While the above dynamic rewriting rules apply for all content, other sites incorporate URL Coralization in more inventive ways:

   RewriteCond %{HTTP_REFERER slashdot\.org [NC]
   RewriteCond %{HTTP_REFERER digg\.com [NC,OR]
   RewriteCond %{HTTP_REFERER blogspot\.com [NC,OR]

Combined with the above, these rules redirect clients to CoralCDN if and only if the requester originates from particular high-traffic portals. In Apache, such rules can be specified in .htaccess files and thus do not require administrative privileges. Other sites have even combined such tools with server plugins that monitor server load and bandwidth use, so that their servers only start rewriting requests under high load conditions.

These examples have shown users innovate with CoralCDN’s simple interface, which can be accessed like any other URL resource. We have even recently seen Coralized URLs being dynamically constructed within client-side Flash ActionScript. Indeed, CoralCDN’s most popular domain as of January 2009 was a Tamil imitation of YouTube that loads Coralized URLs from Flash animations of “recently watched” videos.

An Elastic Computing Resource

One of the most interesting aspects of these developments has been the adoption of CoralCDN as an elastic resource for content distribution, long before the term “cloud computing” was popularized and Amazon began offering CDN and other “surge” services.  Through completely automated means, work can get dynamically expanded out to use CoralCDN when websites require additional bandwidth resources, and contracted back when flash crowds abate. Still without prior registration, sites can even specify between several options on how they would like CoralCDN to handle their requests. X-Coral-Control headers returned by webservers provide in-band signaling and are saved as cache meta-data, such as whether to “redirect home” when domains exceed their bandwidth limits (per our previous post). But again, this type of control illustrates CoralCDN’s interface as a programmable API.

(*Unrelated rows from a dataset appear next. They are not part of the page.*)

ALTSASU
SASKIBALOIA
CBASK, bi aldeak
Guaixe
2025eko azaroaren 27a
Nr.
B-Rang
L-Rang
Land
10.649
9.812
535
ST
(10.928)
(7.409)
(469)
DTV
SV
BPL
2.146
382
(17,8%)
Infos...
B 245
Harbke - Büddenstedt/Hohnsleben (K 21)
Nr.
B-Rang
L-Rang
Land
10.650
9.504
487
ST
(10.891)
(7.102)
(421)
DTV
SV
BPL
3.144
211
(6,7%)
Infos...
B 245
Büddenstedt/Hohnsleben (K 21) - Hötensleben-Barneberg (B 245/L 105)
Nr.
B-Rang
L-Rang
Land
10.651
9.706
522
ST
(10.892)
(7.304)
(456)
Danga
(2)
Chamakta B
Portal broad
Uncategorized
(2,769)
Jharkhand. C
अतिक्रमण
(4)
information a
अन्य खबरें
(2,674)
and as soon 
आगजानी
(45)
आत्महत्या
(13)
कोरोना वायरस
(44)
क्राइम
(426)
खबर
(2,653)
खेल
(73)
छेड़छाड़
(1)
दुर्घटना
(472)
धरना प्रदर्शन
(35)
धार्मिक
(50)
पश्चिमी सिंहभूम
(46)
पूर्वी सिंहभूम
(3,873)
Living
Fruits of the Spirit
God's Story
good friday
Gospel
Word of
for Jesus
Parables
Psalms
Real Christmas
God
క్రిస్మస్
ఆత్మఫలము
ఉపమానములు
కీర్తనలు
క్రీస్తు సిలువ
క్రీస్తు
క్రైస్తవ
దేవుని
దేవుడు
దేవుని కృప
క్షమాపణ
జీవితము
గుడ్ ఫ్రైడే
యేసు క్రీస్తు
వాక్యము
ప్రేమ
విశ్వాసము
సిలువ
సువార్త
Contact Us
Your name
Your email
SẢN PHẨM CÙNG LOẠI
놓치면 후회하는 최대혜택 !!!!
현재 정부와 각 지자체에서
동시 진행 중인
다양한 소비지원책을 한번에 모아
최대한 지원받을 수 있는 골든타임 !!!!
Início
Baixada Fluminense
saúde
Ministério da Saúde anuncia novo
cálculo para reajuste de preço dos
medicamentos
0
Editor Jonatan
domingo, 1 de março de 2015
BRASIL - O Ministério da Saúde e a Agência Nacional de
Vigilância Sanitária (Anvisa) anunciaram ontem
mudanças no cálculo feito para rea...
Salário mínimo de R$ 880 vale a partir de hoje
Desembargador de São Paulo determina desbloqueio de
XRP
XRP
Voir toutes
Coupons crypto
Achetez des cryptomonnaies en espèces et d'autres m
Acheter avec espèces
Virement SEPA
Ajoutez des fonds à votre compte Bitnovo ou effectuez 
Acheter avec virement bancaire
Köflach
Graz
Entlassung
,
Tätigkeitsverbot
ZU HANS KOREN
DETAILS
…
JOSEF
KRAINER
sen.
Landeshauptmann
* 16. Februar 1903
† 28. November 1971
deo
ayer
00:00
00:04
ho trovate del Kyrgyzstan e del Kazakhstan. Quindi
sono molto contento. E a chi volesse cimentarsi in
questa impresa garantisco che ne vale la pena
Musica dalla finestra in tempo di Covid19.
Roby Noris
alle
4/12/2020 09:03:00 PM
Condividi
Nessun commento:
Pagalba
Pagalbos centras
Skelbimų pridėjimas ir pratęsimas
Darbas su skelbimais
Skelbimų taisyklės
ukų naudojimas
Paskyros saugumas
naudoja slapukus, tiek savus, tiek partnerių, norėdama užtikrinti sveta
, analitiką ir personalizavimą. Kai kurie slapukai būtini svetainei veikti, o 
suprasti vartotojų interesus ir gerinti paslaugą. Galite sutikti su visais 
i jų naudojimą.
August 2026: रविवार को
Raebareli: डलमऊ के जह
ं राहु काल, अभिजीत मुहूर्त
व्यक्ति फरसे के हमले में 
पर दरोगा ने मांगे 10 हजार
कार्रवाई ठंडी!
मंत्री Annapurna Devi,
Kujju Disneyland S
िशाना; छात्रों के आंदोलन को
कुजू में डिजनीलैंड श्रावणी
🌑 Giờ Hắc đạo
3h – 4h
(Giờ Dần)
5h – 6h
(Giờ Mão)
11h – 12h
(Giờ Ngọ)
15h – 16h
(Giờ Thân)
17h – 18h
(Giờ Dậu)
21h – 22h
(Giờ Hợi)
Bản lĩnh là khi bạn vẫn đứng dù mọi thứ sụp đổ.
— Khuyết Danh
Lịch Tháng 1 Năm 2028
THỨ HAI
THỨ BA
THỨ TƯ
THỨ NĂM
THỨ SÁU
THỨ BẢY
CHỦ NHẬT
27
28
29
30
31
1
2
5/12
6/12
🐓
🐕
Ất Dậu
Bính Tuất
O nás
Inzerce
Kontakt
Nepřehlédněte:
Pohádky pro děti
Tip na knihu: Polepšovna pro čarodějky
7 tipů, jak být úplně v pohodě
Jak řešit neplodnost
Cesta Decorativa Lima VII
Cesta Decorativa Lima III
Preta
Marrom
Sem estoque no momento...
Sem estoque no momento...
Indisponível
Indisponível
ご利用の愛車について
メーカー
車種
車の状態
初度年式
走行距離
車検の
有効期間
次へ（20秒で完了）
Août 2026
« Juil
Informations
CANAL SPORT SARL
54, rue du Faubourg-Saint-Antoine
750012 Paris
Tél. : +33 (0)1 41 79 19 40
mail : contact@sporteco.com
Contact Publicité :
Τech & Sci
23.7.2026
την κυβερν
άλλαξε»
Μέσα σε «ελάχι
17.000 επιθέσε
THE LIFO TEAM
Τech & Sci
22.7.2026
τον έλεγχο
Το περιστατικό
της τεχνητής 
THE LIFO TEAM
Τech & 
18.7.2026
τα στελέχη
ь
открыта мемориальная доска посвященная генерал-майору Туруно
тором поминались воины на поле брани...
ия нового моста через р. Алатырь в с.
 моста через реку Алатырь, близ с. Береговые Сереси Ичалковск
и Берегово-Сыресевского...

Admittedly, CoralCDN can provide free service (and avoid registration) because it operates on a deployment platform, PlanetLab, comprised of volunteer research sites.  On the flip side, CoralCDN’s popularity led it to quickly overwhelm the bandwidth resources allocated to PlanetLab by affiliated sites, leading to the fair-sharing mechanisms we described earlier.  My next (and final) post about our experiences with CoralCDN asks whether we should just move off a trusted platform like PlanetLab and accept untrusted operators.